START DATA EXTRACT
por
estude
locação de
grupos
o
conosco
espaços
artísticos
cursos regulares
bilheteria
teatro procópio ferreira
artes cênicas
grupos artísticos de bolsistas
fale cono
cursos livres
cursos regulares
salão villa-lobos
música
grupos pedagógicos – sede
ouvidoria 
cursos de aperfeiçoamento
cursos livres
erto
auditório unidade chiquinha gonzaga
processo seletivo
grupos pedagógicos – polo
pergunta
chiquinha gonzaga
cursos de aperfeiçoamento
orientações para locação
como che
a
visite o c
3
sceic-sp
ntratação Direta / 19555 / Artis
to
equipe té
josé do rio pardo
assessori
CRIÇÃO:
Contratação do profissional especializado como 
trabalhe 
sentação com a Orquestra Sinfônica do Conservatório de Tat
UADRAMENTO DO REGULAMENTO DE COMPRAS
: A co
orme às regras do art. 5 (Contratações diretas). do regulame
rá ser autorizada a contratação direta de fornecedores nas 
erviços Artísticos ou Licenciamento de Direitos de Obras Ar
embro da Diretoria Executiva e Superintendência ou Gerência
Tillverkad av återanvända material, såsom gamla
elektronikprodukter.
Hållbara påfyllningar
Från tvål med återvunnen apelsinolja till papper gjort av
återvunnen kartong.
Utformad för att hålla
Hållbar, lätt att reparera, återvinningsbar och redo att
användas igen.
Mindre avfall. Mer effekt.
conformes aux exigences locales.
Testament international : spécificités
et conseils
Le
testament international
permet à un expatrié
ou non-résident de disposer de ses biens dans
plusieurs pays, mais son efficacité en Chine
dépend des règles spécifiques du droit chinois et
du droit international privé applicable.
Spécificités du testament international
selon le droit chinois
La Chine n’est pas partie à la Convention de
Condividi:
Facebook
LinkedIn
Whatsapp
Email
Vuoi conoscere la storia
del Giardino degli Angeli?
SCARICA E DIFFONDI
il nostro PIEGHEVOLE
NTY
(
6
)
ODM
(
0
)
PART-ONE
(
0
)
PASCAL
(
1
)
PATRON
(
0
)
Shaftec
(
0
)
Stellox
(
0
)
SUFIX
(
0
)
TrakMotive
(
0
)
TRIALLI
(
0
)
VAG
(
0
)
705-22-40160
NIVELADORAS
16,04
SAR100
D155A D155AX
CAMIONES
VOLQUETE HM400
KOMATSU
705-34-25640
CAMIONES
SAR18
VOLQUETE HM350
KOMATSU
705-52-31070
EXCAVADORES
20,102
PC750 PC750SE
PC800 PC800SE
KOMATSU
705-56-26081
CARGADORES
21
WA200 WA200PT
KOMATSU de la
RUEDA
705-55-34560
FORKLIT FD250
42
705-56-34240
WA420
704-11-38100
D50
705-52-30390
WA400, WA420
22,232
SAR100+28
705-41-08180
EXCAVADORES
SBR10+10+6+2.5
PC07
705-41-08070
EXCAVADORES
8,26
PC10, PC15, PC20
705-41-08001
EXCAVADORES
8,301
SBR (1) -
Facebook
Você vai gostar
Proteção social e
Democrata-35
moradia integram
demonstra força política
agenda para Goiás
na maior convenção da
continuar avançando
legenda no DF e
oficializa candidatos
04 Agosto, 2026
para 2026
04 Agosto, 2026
END DATA EXTRACT
Pull out the lines of the data from the first line through the line containing "sentação com a", copying each one unchanged.

por
estude
locação de
grupos
o
conosco
espaços
artísticos
cursos regulares
bilheteria
teatro procópio ferreira
artes cênicas
grupos artísticos de bolsistas
fale cono
cursos livres
cursos regulares
salão villa-lobos
música
grupos pedagógicos – sede
ouvidoria 
cursos de aperfeiçoamento
cursos livres
erto
auditório unidade chiquinha gonzaga
processo seletivo
grupos pedagógicos – polo
pergunta
chiquinha gonzaga
cursos de aperfeiçoamento
orientações para locação
como che
a
visite o c
3
sceic-sp
ntratação Direta / 19555 / Artis
to
equipe té
josé do rio pardo
assessori
CRIÇÃO:
Contratação do profissional especializado como 
trabalhe 
sentação com a Orquestra Sinfônica do Conservatório de Tat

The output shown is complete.